● What you will do
Using the entries that follow, transcribe only the lines from the line with "Bestatter Stendal" to the line with "Johannesberg?", both included, exactly as they stand and without pictures.

Data records
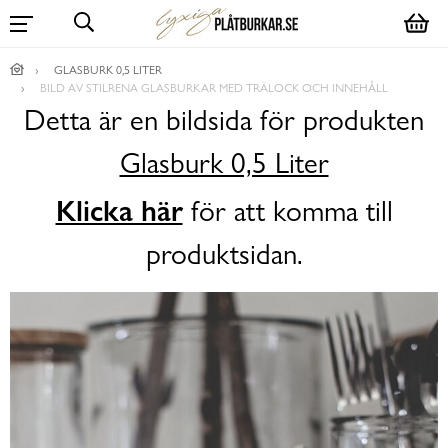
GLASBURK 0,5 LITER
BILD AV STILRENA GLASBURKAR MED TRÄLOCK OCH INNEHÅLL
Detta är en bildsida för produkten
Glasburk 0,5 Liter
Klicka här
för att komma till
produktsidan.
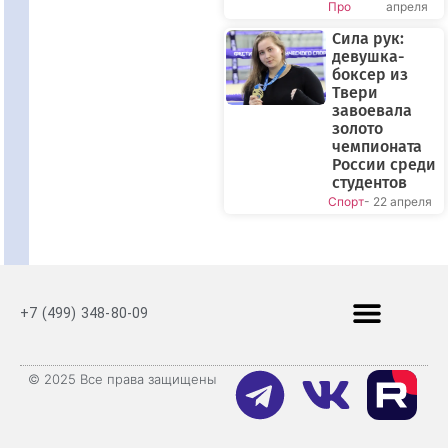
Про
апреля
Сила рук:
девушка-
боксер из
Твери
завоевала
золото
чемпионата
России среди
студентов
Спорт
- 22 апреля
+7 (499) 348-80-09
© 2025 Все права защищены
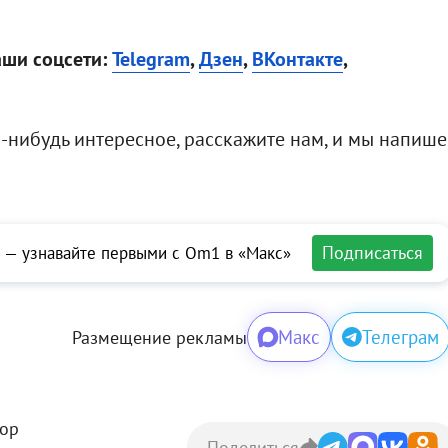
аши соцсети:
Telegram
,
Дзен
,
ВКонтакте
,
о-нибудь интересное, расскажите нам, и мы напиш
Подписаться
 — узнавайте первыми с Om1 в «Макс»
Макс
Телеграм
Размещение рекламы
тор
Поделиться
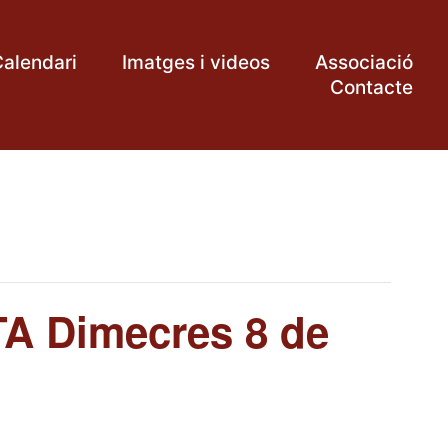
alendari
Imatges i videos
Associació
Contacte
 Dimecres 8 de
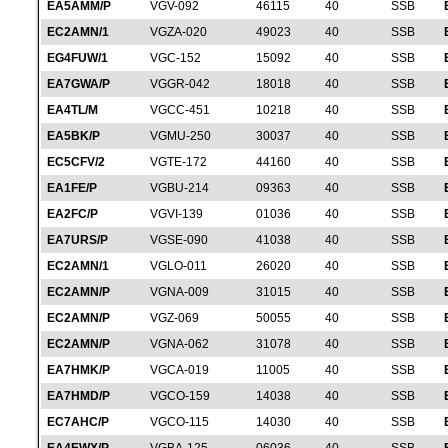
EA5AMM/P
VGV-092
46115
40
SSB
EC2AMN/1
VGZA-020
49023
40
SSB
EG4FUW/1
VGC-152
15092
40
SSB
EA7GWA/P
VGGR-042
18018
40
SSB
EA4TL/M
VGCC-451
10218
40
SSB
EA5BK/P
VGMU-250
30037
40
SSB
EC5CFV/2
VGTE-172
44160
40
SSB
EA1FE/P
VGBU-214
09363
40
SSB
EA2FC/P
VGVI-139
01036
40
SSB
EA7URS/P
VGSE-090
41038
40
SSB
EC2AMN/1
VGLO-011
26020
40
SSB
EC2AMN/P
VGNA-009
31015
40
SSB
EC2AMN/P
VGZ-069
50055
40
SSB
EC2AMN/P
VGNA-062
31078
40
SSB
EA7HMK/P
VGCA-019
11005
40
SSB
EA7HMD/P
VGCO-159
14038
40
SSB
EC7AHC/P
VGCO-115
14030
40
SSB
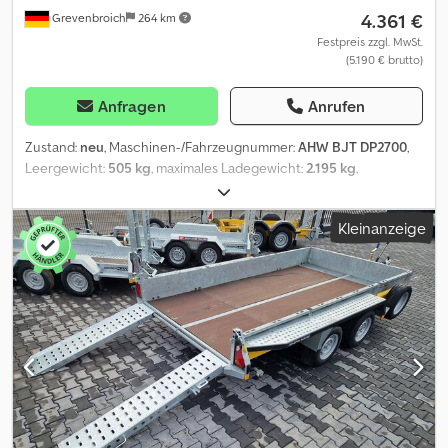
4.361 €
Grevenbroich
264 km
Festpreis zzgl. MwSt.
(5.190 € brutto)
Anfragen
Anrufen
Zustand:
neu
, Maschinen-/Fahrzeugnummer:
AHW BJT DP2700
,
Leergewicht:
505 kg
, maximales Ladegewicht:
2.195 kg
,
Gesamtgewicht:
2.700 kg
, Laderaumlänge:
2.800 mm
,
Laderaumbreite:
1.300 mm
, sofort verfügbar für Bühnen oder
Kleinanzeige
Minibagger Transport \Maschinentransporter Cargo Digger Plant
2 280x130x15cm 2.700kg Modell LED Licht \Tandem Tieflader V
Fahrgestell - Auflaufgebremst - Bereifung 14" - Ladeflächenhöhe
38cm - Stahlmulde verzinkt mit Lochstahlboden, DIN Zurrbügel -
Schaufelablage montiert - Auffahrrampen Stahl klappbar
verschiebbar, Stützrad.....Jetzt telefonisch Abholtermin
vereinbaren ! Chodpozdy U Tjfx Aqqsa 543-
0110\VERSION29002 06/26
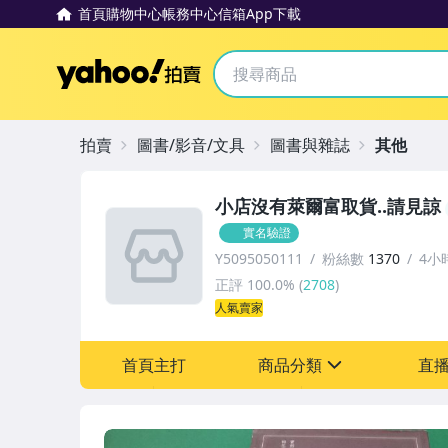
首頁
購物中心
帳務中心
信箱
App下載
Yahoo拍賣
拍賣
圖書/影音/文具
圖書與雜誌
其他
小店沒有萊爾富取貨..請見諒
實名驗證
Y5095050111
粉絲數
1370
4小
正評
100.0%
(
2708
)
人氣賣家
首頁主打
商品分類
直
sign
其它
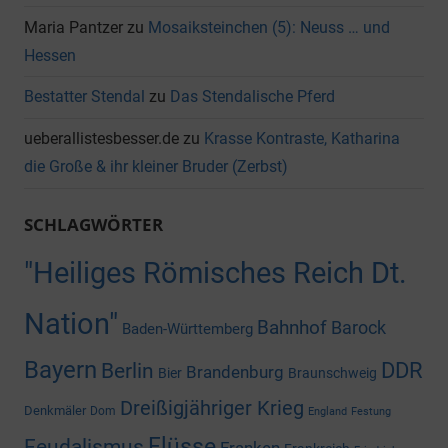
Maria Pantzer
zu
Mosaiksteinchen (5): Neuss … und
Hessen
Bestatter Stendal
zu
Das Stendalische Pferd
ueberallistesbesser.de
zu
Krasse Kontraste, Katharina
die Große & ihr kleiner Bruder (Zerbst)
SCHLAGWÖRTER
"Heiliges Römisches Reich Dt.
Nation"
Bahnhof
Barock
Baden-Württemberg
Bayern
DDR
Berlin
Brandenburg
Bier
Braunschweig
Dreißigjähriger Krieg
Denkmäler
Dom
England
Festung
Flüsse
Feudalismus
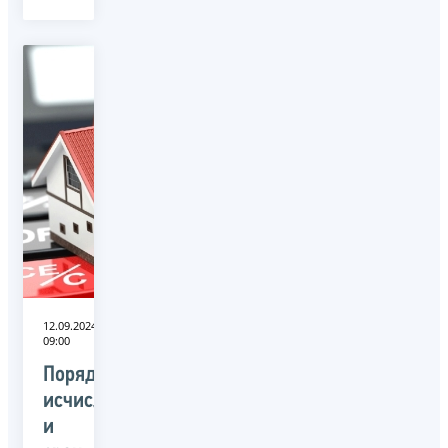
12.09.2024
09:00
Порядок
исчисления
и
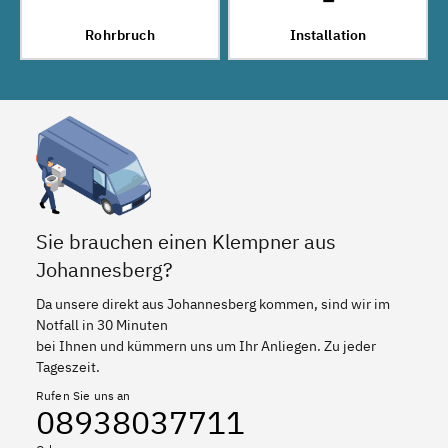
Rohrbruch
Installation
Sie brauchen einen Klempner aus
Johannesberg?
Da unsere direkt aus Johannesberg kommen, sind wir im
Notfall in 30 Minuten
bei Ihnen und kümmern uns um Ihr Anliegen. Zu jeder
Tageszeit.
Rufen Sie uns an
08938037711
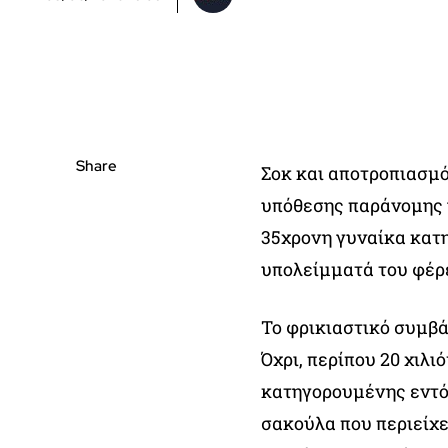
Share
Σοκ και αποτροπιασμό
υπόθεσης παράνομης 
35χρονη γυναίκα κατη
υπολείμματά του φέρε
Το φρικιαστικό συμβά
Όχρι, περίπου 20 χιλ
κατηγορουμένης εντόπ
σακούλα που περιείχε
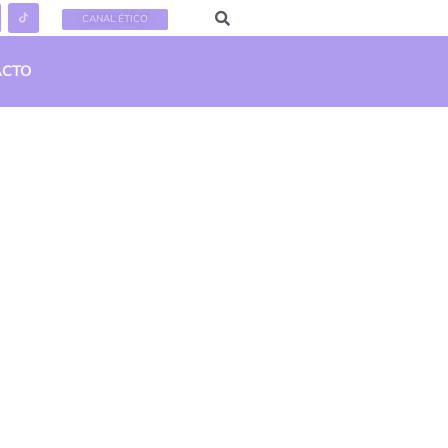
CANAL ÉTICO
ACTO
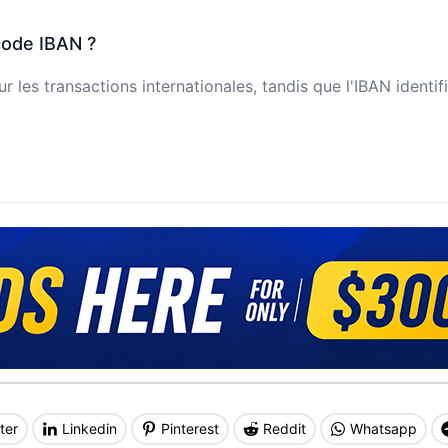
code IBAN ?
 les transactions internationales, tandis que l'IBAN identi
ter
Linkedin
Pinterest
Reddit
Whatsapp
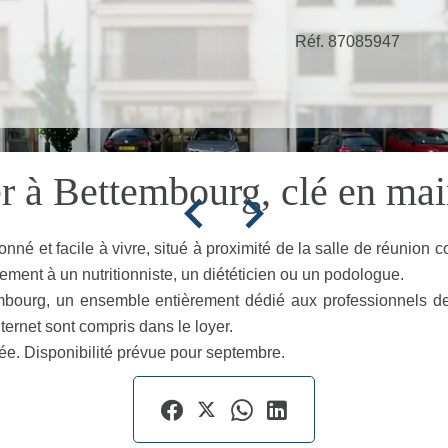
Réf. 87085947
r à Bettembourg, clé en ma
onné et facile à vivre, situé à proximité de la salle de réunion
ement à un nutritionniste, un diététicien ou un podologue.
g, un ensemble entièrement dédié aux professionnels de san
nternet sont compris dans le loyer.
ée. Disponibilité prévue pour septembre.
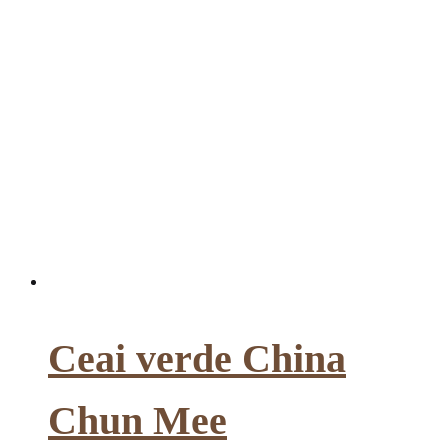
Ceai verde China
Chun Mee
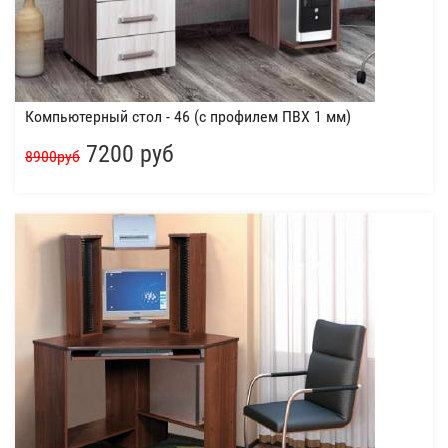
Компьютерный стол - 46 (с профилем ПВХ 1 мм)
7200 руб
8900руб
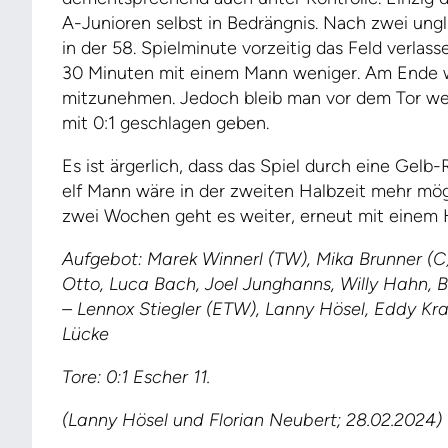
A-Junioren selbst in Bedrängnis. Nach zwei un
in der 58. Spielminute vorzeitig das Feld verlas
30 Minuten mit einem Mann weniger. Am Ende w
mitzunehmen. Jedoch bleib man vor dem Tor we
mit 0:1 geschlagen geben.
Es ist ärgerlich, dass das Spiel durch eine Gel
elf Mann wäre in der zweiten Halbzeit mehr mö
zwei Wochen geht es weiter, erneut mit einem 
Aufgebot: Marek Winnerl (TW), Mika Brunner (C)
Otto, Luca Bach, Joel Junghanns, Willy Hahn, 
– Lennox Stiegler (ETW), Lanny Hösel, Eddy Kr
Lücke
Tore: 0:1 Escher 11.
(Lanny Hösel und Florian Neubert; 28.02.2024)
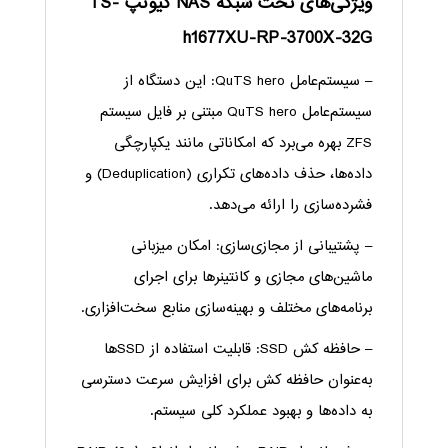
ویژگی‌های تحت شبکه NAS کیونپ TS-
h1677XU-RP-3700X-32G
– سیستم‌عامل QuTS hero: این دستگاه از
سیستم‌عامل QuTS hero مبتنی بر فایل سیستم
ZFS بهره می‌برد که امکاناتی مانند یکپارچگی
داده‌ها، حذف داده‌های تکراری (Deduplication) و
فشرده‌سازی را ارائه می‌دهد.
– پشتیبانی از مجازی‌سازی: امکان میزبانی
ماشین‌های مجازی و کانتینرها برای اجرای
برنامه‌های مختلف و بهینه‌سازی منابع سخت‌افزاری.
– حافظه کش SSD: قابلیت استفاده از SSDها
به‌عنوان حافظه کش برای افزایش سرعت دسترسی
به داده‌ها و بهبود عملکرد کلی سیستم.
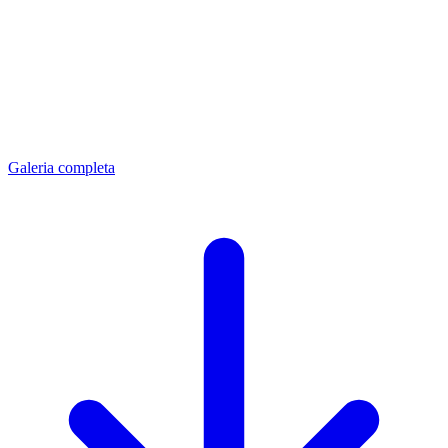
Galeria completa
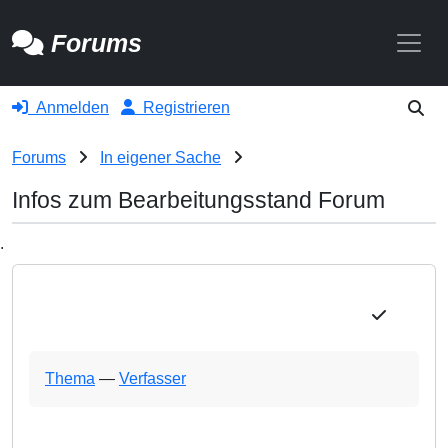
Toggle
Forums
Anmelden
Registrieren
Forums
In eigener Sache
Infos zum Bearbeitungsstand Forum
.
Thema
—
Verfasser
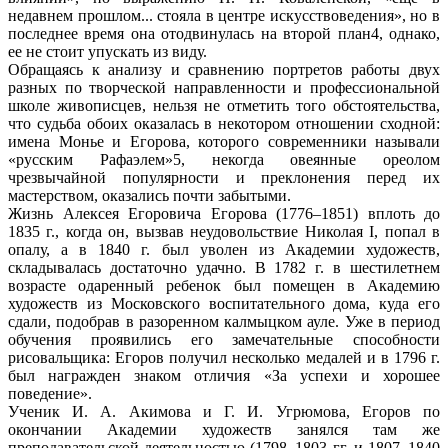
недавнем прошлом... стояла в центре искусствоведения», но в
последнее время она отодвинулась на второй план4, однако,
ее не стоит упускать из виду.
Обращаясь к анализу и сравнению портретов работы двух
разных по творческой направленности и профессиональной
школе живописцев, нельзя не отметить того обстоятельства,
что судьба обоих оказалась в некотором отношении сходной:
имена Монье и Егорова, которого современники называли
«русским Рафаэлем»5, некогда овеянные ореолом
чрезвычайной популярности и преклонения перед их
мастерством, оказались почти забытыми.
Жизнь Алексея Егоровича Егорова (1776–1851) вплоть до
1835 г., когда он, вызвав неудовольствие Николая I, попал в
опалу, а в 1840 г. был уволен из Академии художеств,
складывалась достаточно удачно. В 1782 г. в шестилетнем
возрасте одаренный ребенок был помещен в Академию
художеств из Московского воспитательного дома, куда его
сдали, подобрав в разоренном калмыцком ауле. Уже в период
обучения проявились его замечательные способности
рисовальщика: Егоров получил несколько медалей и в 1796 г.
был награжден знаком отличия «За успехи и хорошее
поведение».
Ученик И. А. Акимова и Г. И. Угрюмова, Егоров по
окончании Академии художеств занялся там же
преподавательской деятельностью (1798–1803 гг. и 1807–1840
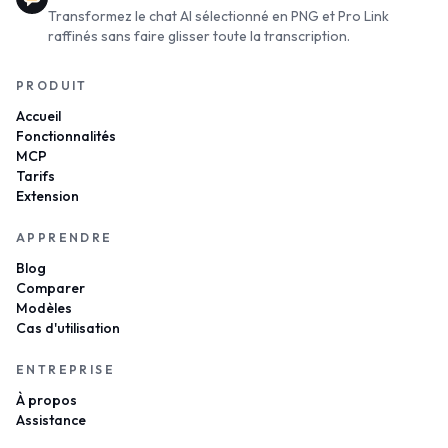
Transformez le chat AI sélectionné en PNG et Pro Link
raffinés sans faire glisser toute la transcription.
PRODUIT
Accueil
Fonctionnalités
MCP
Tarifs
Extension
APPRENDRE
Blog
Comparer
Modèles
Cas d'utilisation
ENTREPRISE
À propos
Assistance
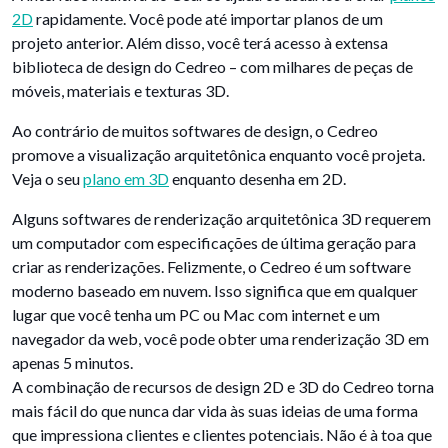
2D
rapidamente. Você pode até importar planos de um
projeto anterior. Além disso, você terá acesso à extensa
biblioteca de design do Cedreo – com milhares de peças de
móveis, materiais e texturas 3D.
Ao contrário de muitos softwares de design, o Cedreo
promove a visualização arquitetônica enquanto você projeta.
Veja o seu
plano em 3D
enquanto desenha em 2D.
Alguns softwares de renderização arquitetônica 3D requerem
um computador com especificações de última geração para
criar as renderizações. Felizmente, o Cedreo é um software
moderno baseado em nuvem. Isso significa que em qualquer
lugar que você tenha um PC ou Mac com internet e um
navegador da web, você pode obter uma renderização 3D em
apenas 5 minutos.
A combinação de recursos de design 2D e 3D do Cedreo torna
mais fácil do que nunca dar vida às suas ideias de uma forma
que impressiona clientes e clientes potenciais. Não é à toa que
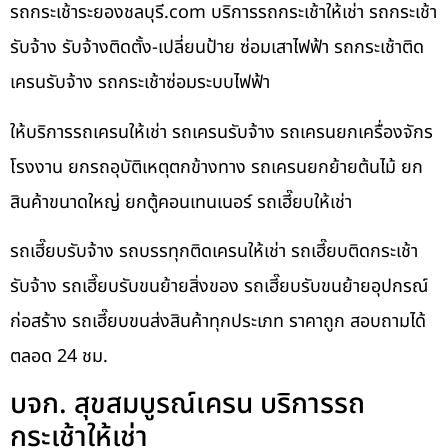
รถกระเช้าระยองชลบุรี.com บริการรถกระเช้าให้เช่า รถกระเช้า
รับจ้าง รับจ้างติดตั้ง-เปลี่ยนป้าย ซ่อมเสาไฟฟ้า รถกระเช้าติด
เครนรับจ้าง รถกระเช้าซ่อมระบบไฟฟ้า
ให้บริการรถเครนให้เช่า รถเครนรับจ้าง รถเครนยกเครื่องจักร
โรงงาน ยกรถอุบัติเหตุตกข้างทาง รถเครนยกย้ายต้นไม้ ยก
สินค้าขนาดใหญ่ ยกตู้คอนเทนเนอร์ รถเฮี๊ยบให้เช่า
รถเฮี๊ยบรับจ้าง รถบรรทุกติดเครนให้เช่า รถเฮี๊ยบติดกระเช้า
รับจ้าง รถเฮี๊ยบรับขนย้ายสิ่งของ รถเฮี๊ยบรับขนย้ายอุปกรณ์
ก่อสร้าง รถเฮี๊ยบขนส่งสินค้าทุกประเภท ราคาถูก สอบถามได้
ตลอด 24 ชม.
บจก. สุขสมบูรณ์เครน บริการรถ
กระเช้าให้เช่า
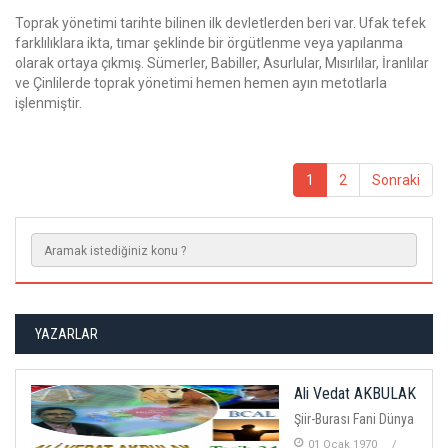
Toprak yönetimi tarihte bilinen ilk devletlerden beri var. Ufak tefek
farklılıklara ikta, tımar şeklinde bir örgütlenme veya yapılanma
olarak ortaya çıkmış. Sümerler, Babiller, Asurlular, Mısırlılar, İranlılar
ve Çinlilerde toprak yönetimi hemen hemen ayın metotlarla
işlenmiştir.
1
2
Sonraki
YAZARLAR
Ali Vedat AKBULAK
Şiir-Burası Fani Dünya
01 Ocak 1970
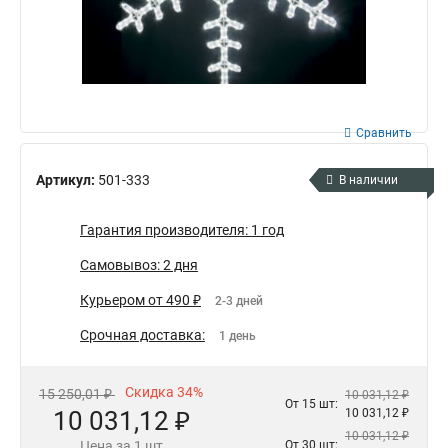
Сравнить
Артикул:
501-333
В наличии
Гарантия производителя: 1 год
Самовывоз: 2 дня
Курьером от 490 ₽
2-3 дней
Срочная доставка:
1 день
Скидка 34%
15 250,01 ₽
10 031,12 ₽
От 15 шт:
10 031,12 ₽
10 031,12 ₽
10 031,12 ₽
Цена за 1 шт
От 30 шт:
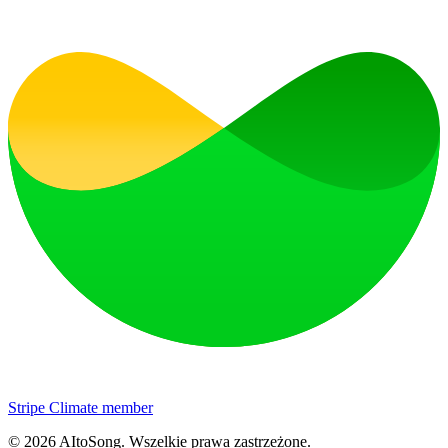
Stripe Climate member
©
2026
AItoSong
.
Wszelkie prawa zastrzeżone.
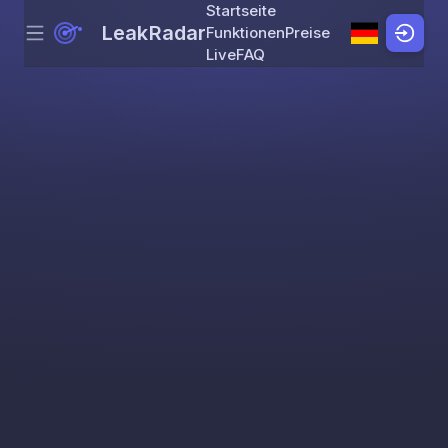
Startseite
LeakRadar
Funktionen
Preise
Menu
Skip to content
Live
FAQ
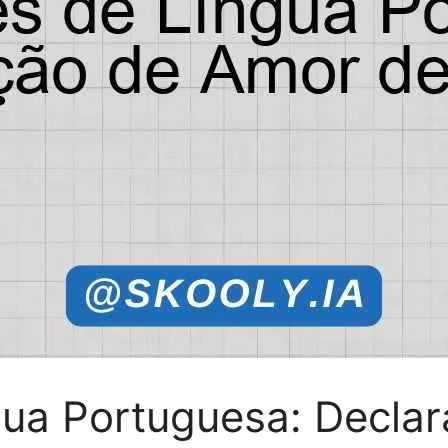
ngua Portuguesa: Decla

● Task response
Bestatter Stendal
zu
Das Stendalische Pferd
ueberallistesbesser.de
zu
Krasse Kontraste, Katharina
die Große & ihr kleiner Bruder (Zerbst)
SCHLAGWÖRTER
"Heiliges Römisches Reich Dt.
Nation"
Bahnhof
Barock
Baden-Württemberg
Bayern
DDR
Berlin
Brandenburg
Bier
Braunschweig
Dreißigjähriger Krieg
Denkmäler
Dom
England
Festung
Flüsse
Feudalismus
12.09.2024
09:00
Порядок
исчисления
и
Rohrbruch
Installation
Sie brauchen einen Klempner aus
Johannesberg?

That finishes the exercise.